START Text provided
Sheriff’s deputies and officers with the Seneca Police Department later arrested Gary Hermesch of Tulsa, Oklahoma. Hermesch, 66, was charged Friday and held in the Nemaha County Jail in lieu of $1 million bond, County Attorney Brad Lippert said Friday in a written statement.
The charging complaint says that Hermesch “intentionally and with premeditation” killed Carasala, Lippert said. Lippert did not return phone and email messages Friday seeking more information.
Authorities have not released a possible motive for the shooting or said whether the suspect and the priest knew each other.
Kris Anderson, the parish’s director of religious education, told the AP on Thursday through tears that she knew few details.
“From what we know, an older man walked up to him (Carasala) and shot him three times,” she said.
The priest’s death left people in shock in Seneca, a city of about 2,100 where Carasala had been the pastor at Saints Peter and Paul Catholic Church since 2011, according to his profile on the parish website.
Carasala was ordained as a priest in 1994 for the Diocese of Cuddapah, located on the southeast coast of his native India. He had served in Kansas since 2004, including as pastor of five Kansas parishes, after he was invited to visit by Archbishop James P. Keleher. Carasala became a U.S. citizen in 2011, while retaining his status as an overseas citizen of India.
Archbishop Joseph Naumann of the Archdiocese of Kansas City in Kansas said in a Facebook post that there was no ongoing threat to the community, but that he recognized the “pain and shock” the priest’s death had brought to the community.
“This senseless act of violence has left us grieving the loss of a beloved priest, leader, and friend,” he wrote.
Seneca is about 60 miles (97 kilometers) north of Topeka, about 90 miles (145 kilometers) northwest of Kansas City and about 300 miles (480 kilometers) north of Tulsa.
END Text provided
START Dataset entries
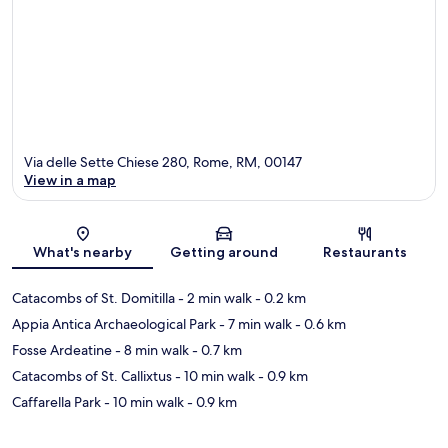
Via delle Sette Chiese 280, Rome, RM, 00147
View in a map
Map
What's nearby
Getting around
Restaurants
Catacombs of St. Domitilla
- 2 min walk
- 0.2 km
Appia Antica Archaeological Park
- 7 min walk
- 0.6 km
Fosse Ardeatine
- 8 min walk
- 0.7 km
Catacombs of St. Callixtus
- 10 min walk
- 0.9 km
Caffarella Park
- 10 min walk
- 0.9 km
END Dataset entries
START Dataset entries
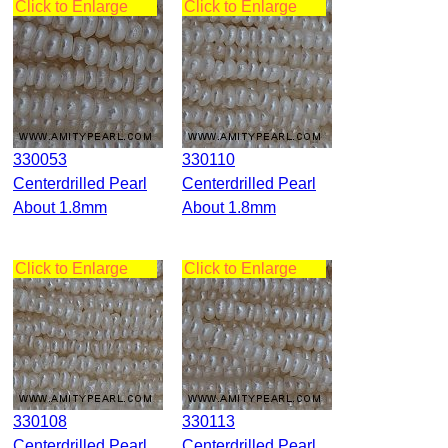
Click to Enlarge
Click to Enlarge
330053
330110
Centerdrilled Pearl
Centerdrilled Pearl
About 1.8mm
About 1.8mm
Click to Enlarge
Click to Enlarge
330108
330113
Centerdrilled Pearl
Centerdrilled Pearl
END Dataset entries
- Task prompt -
Summarize the news report on the priest's killing in Seneca in two sentences.

- Completed exercise -
Gary Hermesch, 66, of Tulsa, Oklahoma, was arrested and charged with killing Carasala "intentionally and with premeditation," and was held in the Nemaha County Jail in lieu of $1 million bond. Carasala, ordained in India in 1994, had been pastor at Saints Peter and Paul Catholic Church in Seneca since 2011; authorities have released no possible motive, and Archbishop Joseph Naumann said there was no ongoing threat to the community.